THE PROBLEM >>
Across all the records, filter for lines with the word "temperature" and copy them.

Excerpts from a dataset
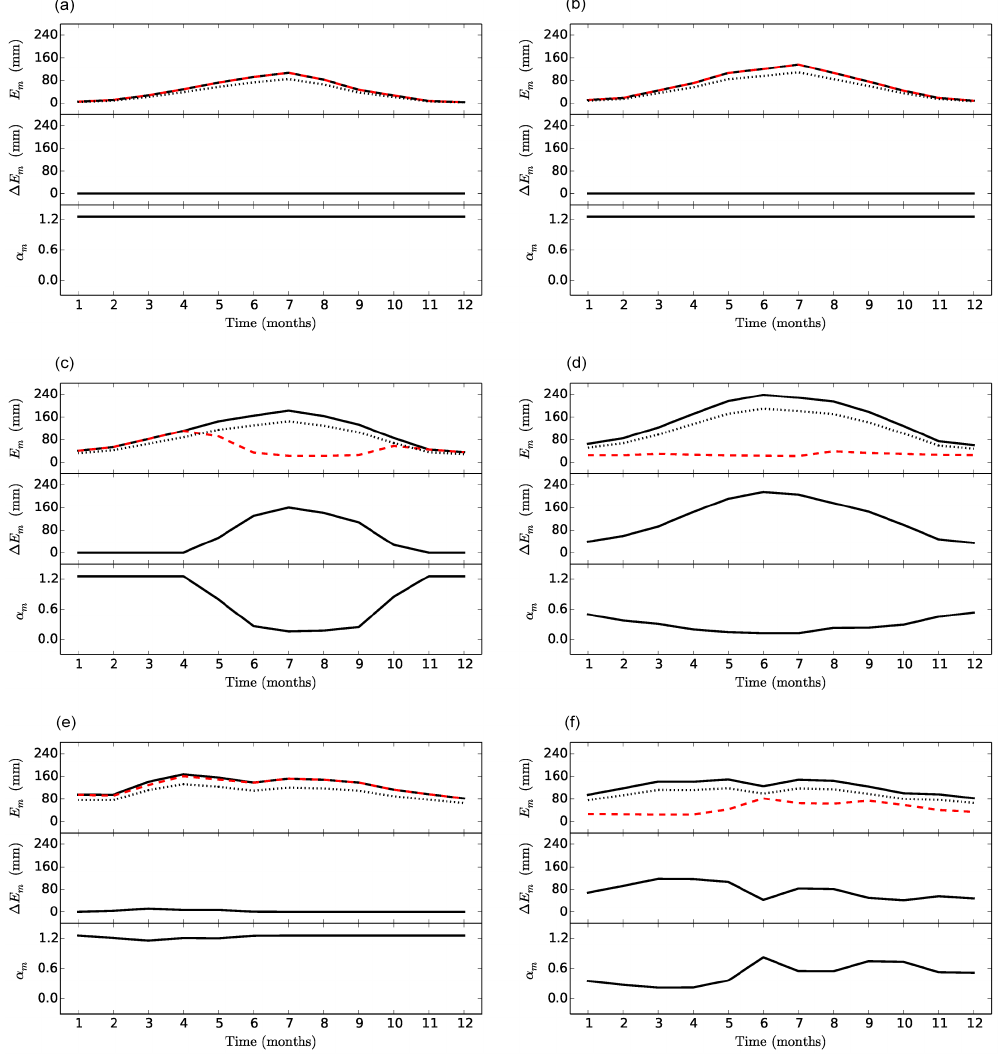
Figure 5. Monthly SPLASH results of evapotranspiration, E m (potential in solid black, actual in dashed red, and equilibrium in dotted black), climatic water deficit, (cid:49)E m , and Priestley–Taylor coefficient, α m , for the six climate regions defined in Fig. 3: (a) tundra, (b) continental with warm summers, (c) temperate with dry summers, (d) hot arid desert, (e) equatorial monsoon, and (f) cold arid steppe. Months of the year are represented along the x axis. Results are of 1 year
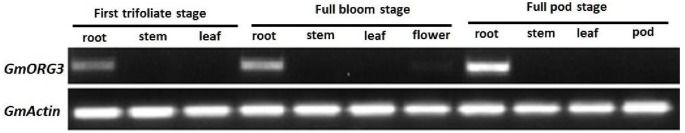
Transcript abundance of GmORG3 in the roots, stems, leaves, flowers, and pods of soybean at the first-trifoliate, full-bloom and full-pod stages. The experiments were carried out using semi-quantitative RT-PCR; GmActin was used as an internal control for the normalization of cDNA templates. The PCR was repeated twice, each producing similar results.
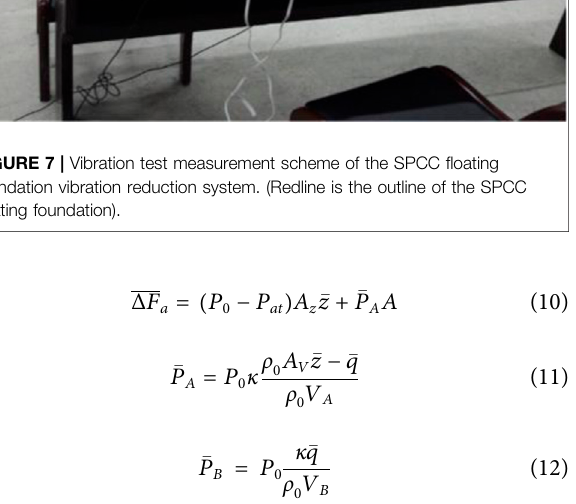
FIGURE 8 | Comparison of acceleration time histories for the SPCC fl oating foundation vibration reduction system obtained via simulations and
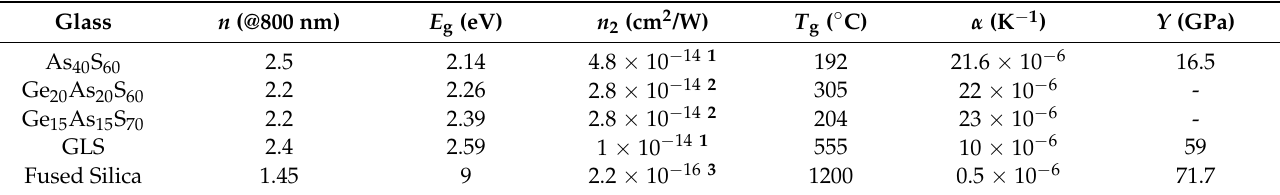
Table 1. Refractive index ( n ), band-gap ( E g ), nonlinear index ( n 2 ), glass transition temperature ( T g ), thermal expansion coefficient ( α ), and Young modulus ( Y ) of the four chalcogenide samples considered in this study. The same parameters for fused silica are also given for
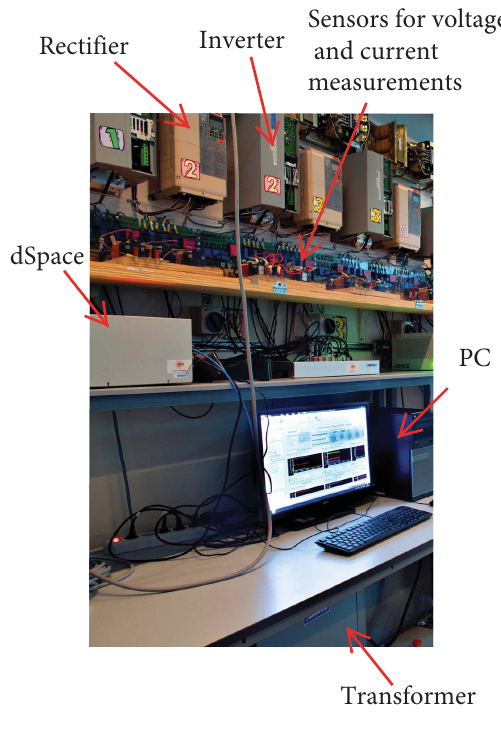
Figure 5. Experimental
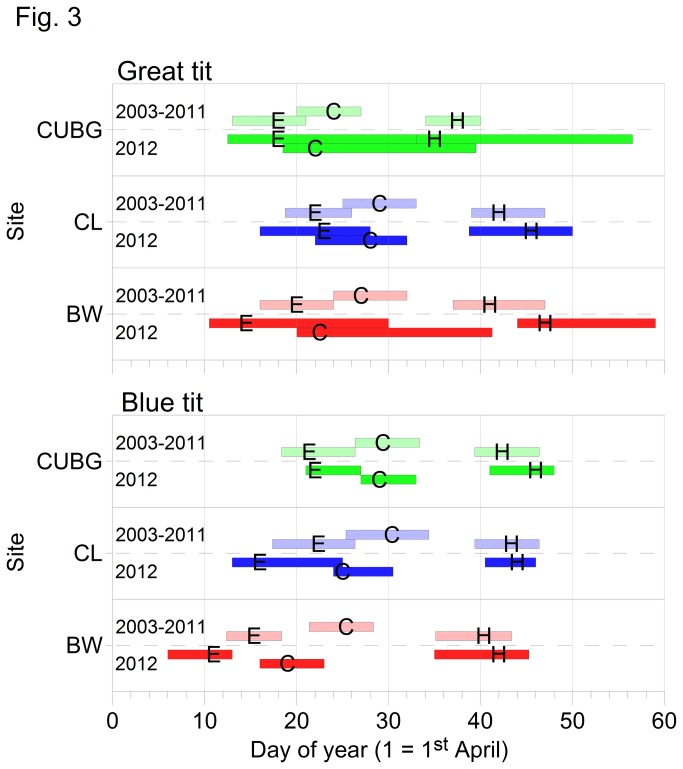
Average timing of nesting events for great tits (GT) and blue tits (BT) at Cambridge University Botanical Gardens (CUBG; green), Cow Lane Nature Reserve (CL; blue) and Brampton Wood Nature Reserve (BW; red).Symbols denote median dates for first egg (E), clutch completion (C; and earliest potential start of incubation) and hatching (H) and the bars show the interquartile range for the 9 year average 2003-2011 (hatched, upper), and 2012 only (solid, lower).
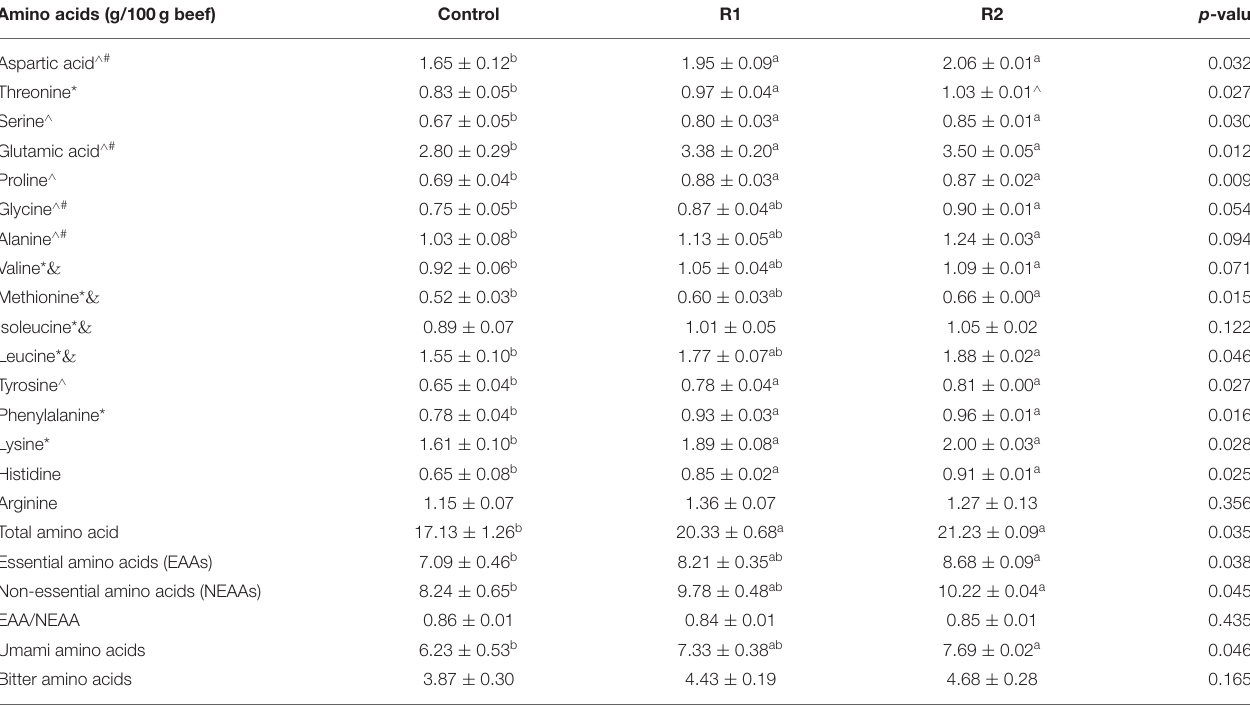
TABLE 4 | Effects of different dietary levels of fermented-Moutai distillers’ grain (FMDG) on the amino acid content of beef. Amino acids (g/100g beef)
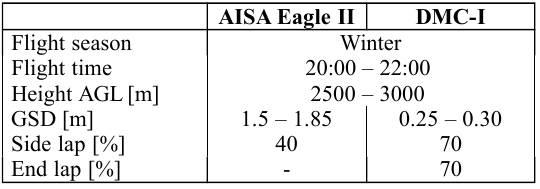
Table 2. Standard light pollution flight parameters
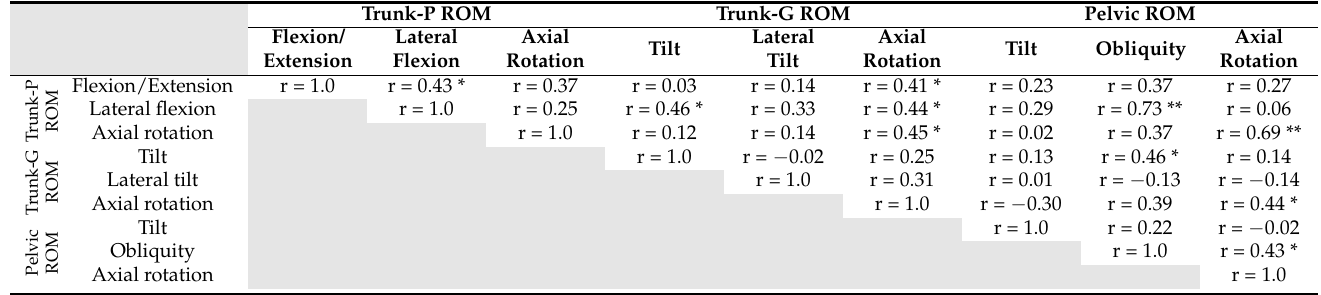
Table 3. Zero-order correlation coefficients for ROM between the trunk-P, trunk-G, and pelvis in all cardinal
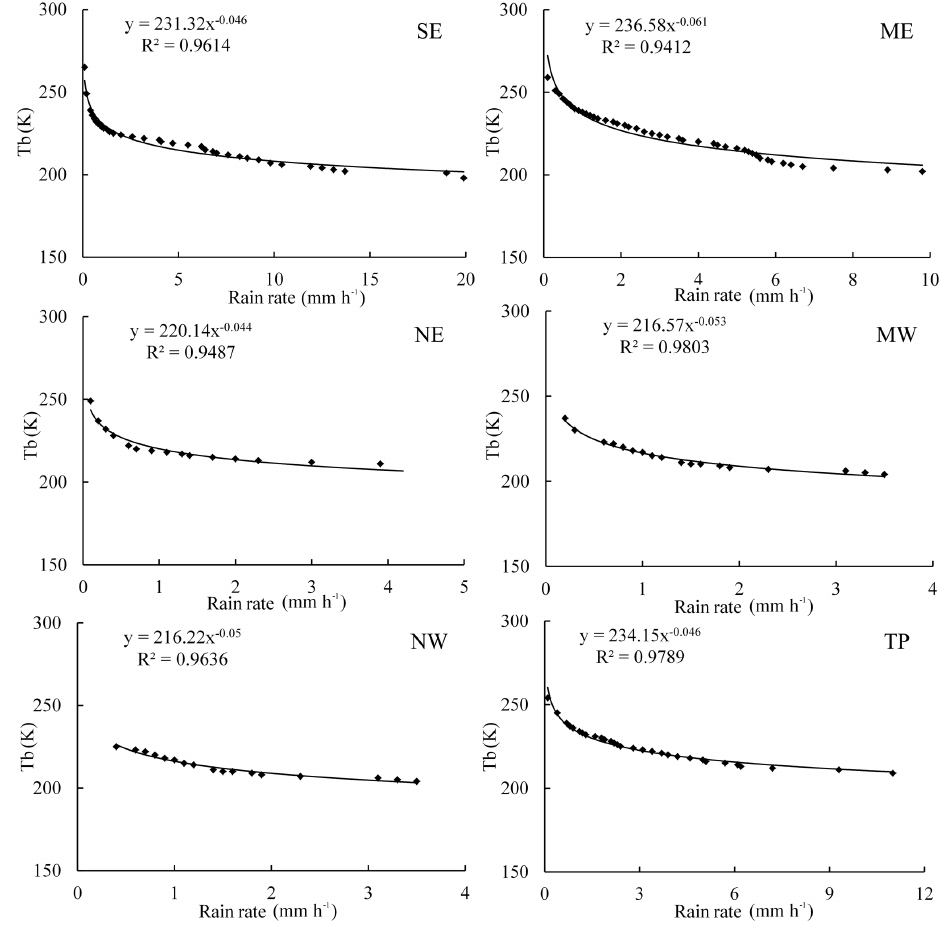
Figure 4. Examples of fitting of the precipitation rate and T b for each region in China during 9–18 July 2014 for subregion SE (115 ◦ 35 (cid:48) E, 27 ◦ 28 (cid:48) N), subregion CE (115 ◦ 39 (cid:48) E, 36 ◦ 14 (cid:48) N), subregion NE (124 ◦ 20 (cid:48) E, 51 ◦ 42 (cid:48) N), subregion CW (101 ◦ 38 (cid:48) E, 37 ◦ 31 (cid:48) N), subregion NW (85 ◦ 43 (cid:48) E, 46 ◦ 47 (cid:48) N) and subregion TP (91 ◦ 06 (cid:48) E, 30 ◦ 29 (cid:48)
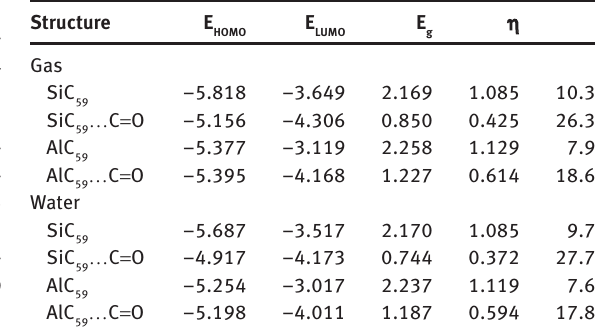
Table 3: Electronic parameters (eV) of the structures.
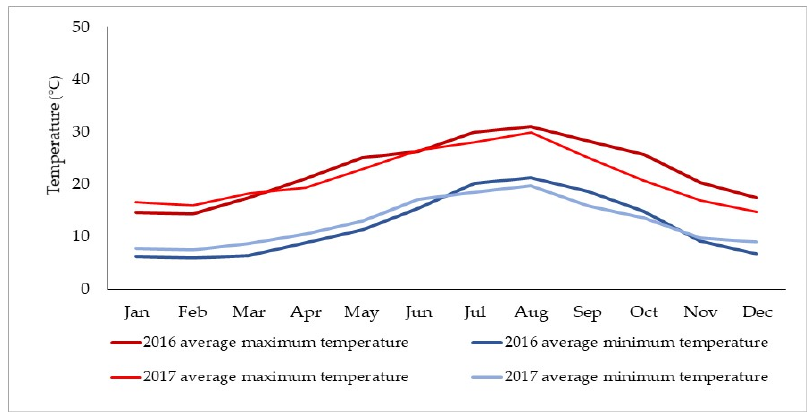
Figure 2. Maximum and minimum air temperature trends during the test period. Average air temperatures over the approx. 90 days of testing in both years increased between May and August. Maximum air temperatures were on average higher in 2016 than 2017 in May, July and August. In June, average maximum temperatures were similar in both years. Regarding minimum air temperatures, average values were highest in July and August in 2016, whilst in May and June in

SOLUTION BELOW >>
Table 1. Refractive index ( n ), band-gap ( E g ), nonlinear index ( n 2 ), glass transition temperature ( T g ), thermal expansion coefficient ( α ), and Young modulus ( Y ) of the four chalcogenide samples considered in this study. The same parameters for fused silica are also given for
Figure 2. Maximum and minimum air temperature trends during the test period. Average air temperatures over the approx. 90 days of testing in both years increased between May and August. Maximum air temperatures were on average higher in 2016 than 2017 in May, July and August. In June, average maximum temperatures were similar in both years. Regarding minimum air temperatures, average values were highest in July and August in 2016, whilst in May and June in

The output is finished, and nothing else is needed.